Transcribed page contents
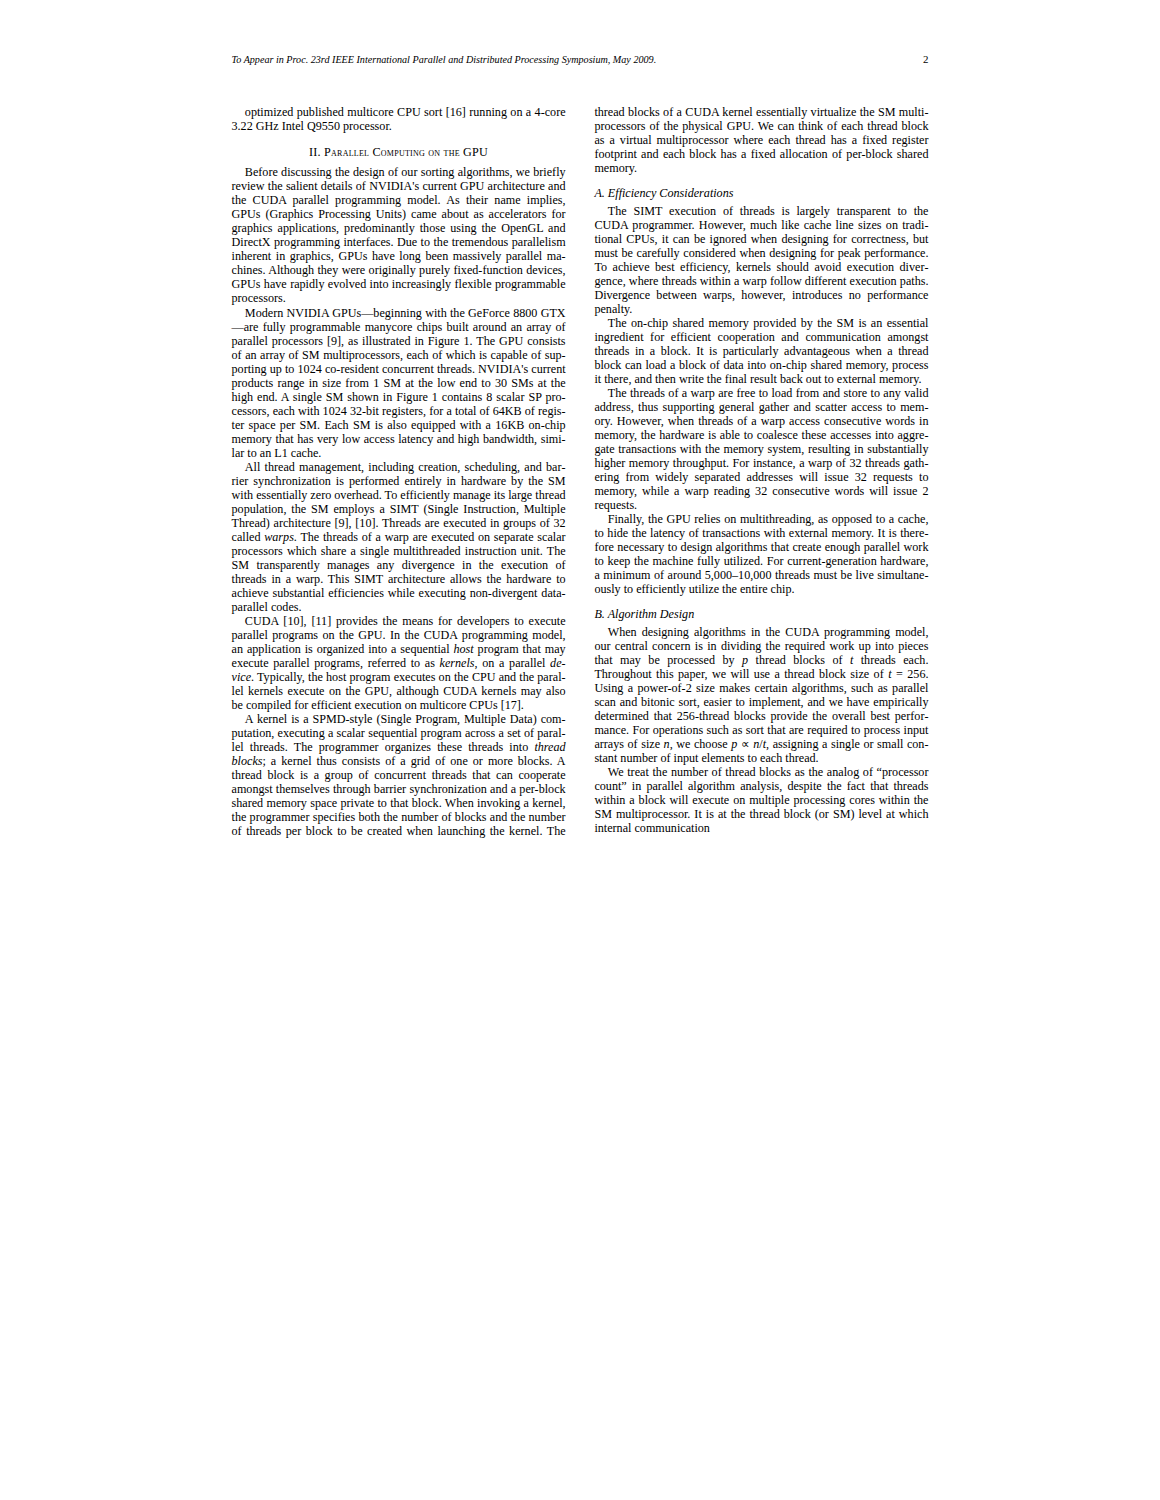To Appear in Proc. 23rd IEEE International Parallel and Distributed Processing Symposium, May 2009. 2
optimized published multicore CPU sort [16] running on a 4-core 3.22 GHz Intel Q9550 processor.
II. Parallel Computing on the GPU
Before discussing the design of our sorting algorithms, we briefly review the salient details of NVIDIA's current GPU architecture and the CUDA parallel programming model. As their name implies, GPUs (Graphics Processing Units) came about as accelerators for graphics applications, predominantly those using the OpenGL and DirectX programming interfaces. Due to the tremendous parallelism inherent in graphics, GPUs have long been massively parallel machines. Although they were originally purely fixed-function devices, GPUs have rapidly evolved into increasingly flexible programmable processors.
Modern NVIDIA GPUs—beginning with the GeForce 8800 GTX—are fully programmable manycore chips built around an array of parallel processors [9], as illustrated in Figure 1. The GPU consists of an array of SM multiprocessors, each of which is capable of supporting up to 1024 co-resident concurrent threads. NVIDIA's current products range in size from 1 SM at the low end to 30 SMs at the high end. A single SM shown in Figure 1 contains 8 scalar SP processors, each with 1024 32-bit registers, for a total of 64KB of register space per SM. Each SM is also equipped with a 16KB on-chip memory that has very low access latency and high bandwidth, similar to an L1 cache.
All thread management, including creation, scheduling, and barrier synchronization is performed entirely in hardware by the SM with essentially zero overhead. To efficiently manage its large thread population, the SM employs a SIMT (Single Instruction, Multiple Thread) architecture [9], [10]. Threads are executed in groups of 32 called warps. The threads of a warp are executed on separate scalar processors which share a single multithreaded instruction unit. The SM transparently manages any divergence in the execution of threads in a warp. This SIMT architecture allows the hardware to achieve substantial efficiencies while executing non-divergent data-parallel codes.
CUDA [10], [11] provides the means for developers to execute parallel programs on the GPU. In the CUDA programming model, an application is organized into a sequential host program that may execute parallel programs, referred to as kernels, on a parallel device. Typically, the host program executes on the CPU and the parallel kernels execute on the GPU, although CUDA kernels may also be compiled for efficient execution on multicore CPUs [17].
A kernel is a SPMD-style (Single Program, Multiple Data) computation, executing a scalar sequential program across a set of parallel threads. The programmer organizes these threads into thread blocks; a kernel thus consists of a grid of one or more blocks. A thread block is a group of concurrent threads that can cooperate amongst themselves through barrier synchronization and a per-block shared memory space private to that block. When invoking a kernel, the programmer specifies both the number of blocks and the number of threads per block to be created when launching the kernel. The thread blocks of a CUDA kernel essentially virtualize the SM multiprocessors of the physical GPU. We can think of each thread block as a virtual multiprocessor where each thread has a fixed register footprint and each block has a fixed allocation of per-block shared memory.
A. Efficiency Considerations
The SIMT execution of threads is largely transparent to the CUDA programmer. However, much like cache line sizes on traditional CPUs, it can be ignored when designing for correctness, but must be carefully considered when designing for peak performance. To achieve best efficiency, kernels should avoid execution divergence, where threads within a warp follow different execution paths. Divergence between warps, however, introduces no performance penalty.
The on-chip shared memory provided by the SM is an essential ingredient for efficient cooperation and communication amongst threads in a block. It is particularly advantageous when a thread block can load a block of data into on-chip shared memory, process it there, and then write the final result back out to external memory.
The threads of a warp are free to load from and store to any valid address, thus supporting general gather and scatter access to memory. However, when threads of a warp access consecutive words in memory, the hardware is able to coalesce these accesses into aggregate transactions with the memory system, resulting in substantially higher memory throughput. For instance, a warp of 32 threads gathering from widely separated addresses will issue 32 requests to memory, while a warp reading 32 consecutive words will issue 2 requests.
Finally, the GPU relies on multithreading, as opposed to a cache, to hide the latency of transactions with external memory. It is therefore necessary to design algorithms that create enough parallel work to keep the machine fully utilized. For current-generation hardware, a minimum of around 5,000–10,000 threads must be live simultaneously to efficiently utilize the entire chip.
B. Algorithm Design
When designing algorithms in the CUDA programming model, our central concern is in dividing the required work up into pieces that may be processed by p thread blocks of t threads each. Throughout this paper, we will use a thread block size of t = 256. Using a power-of-2 size makes certain algorithms, such as parallel scan and bitonic sort, easier to implement, and we have empirically determined that 256-thread blocks provide the overall best performance. For operations such as sort that are required to process input arrays of size n, we choose p ∝ n/t, assigning a single or small constant number of input elements to each thread.
We treat the number of thread blocks as the analog of “processor count” in parallel algorithm analysis, despite the fact that threads within a block will execute on multiple processing cores within the SM multiprocessor. It is at the thread block (or SM) level at which internal communication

Your assignment: Every entry above should come back exactly as written, except for its pictures.

Written answer:
To Appear in Proc. 23rd IEEE International Parallel and Distributed Processing Symposium, May 2009. 2
optimized published multicore CPU sort [16] running on a 4-core 3.22 GHz Intel Q9550 processor.
II. Parallel Computing on the GPU
Before discussing the design of our sorting algorithms, we briefly review the salient details of NVIDIA's current GPU architecture and the CUDA parallel programming model. As their name implies, GPUs (Graphics Processing Units) came about as accelerators for graphics applications, predominantly those using the OpenGL and DirectX programming interfaces. Due to the tremendous parallelism inherent in graphics, GPUs have long been massively parallel machines. Although they were originally purely fixed-function devices, GPUs have rapidly evolved into increasingly flexible programmable processors.
Modern NVIDIA GPUs—beginning with the GeForce 8800 GTX—are fully programmable manycore chips built around an array of parallel processors [9], as illustrated in Figure 1. The GPU consists of an array of SM multiprocessors, each of which is capable of supporting up to 1024 co-resident concurrent threads. NVIDIA's current products range in size from 1 SM at the low end to 30 SMs at the high end. A single SM shown in Figure 1 contains 8 scalar SP processors, each with 1024 32-bit registers, for a total of 64KB of register space per SM. Each SM is also equipped with a 16KB on-chip memory that has very low access latency and high bandwidth, similar to an L1 cache.
All thread management, including creation, scheduling, and barrier synchronization is performed entirely in hardware by the SM with essentially zero overhead. To efficiently manage its large thread population, the SM employs a SIMT (Single Instruction, Multiple Thread) architecture [9], [10]. Threads are executed in groups of 32 called warps. The threads of a warp are executed on separate scalar processors which share a single multithreaded instruction unit. The SM transparently manages any divergence in the execution of threads in a warp. This SIMT architecture allows the hardware to achieve substantial efficiencies while executing non-divergent data-parallel codes.
CUDA [10], [11] provides the means for developers to execute parallel programs on the GPU. In the CUDA programming model, an application is organized into a sequential host program that may execute parallel programs, referred to as kernels, on a parallel device. Typically, the host program executes on the CPU and the parallel kernels execute on the GPU, although CUDA kernels may also be compiled for efficient execution on multicore CPUs [17].
A kernel is a SPMD-style (Single Program, Multiple Data) computation, executing a scalar sequential program across a set of parallel threads. The programmer organizes these threads into thread blocks; a kernel thus consists of a grid of one or more blocks. A thread block is a group of concurrent threads that can cooperate amongst themselves through barrier synchronization and a per-block shared memory space private to that block. When invoking a kernel, the programmer specifies both the number of blocks and the number of threads per block to be created when launching the kernel. The thread blocks of a CUDA kernel essentially virtualize the SM multiprocessors of the physical GPU. We can think of each thread block as a virtual multiprocessor where each thread has a fixed register footprint and each block has a fixed allocation of per-block shared memory.
A. Efficiency Considerations
The SIMT execution of threads is largely transparent to the CUDA programmer. However, much like cache line sizes on traditional CPUs, it can be ignored when designing for correctness, but must be carefully considered when designing for peak performance. To achieve best efficiency, kernels should avoid execution divergence, where threads within a warp follow different execution paths. Divergence between warps, however, introduces no performance penalty.
The on-chip shared memory provided by the SM is an essential ingredient for efficient cooperation and communication amongst threads in a block. It is particularly advantageous when a thread block can load a block of data into on-chip shared memory, process it there, and then write the final result back out to external memory.
The threads of a warp are free to load from and store to any valid address, thus supporting general gather and scatter access to memory. However, when threads of a warp access consecutive words in memory, the hardware is able to coalesce these accesses into aggregate transactions with the memory system, resulting in substantially higher memory throughput. For instance, a warp of 32 threads gathering from widely separated addresses will issue 32 requests to memory, while a warp reading 32 consecutive words will issue 2 requests.
Finally, the GPU relies on multithreading, as opposed to a cache, to hide the latency of transactions with external memory. It is therefore necessary to design algorithms that create enough parallel work to keep the machine fully utilized. For current-generation hardware, a minimum of around 5,000–10,000 threads must be live simultaneously to efficiently utilize the entire chip.
B. Algorithm Design
When designing algorithms in the CUDA programming model, our central concern is in dividing the required work up into pieces that may be processed by p thread blocks of t threads each. Throughout this paper, we will use a thread block size of t = 256. Using a power-of-2 size makes certain algorithms, such as parallel scan and bitonic sort, easier to implement, and we have empirically determined that 256-thread blocks provide the overall best performance. For operations such as sort that are required to process input arrays of size n, we choose p ∝ n/t, assigning a single or small constant number of input elements to each thread.
We treat the number of thread blocks as the analog of “processor count” in parallel algorithm analysis, despite the fact that threads within a block will execute on multiple processing cores within the SM multiprocessor. It is at the thread block (or SM) level at which internal communication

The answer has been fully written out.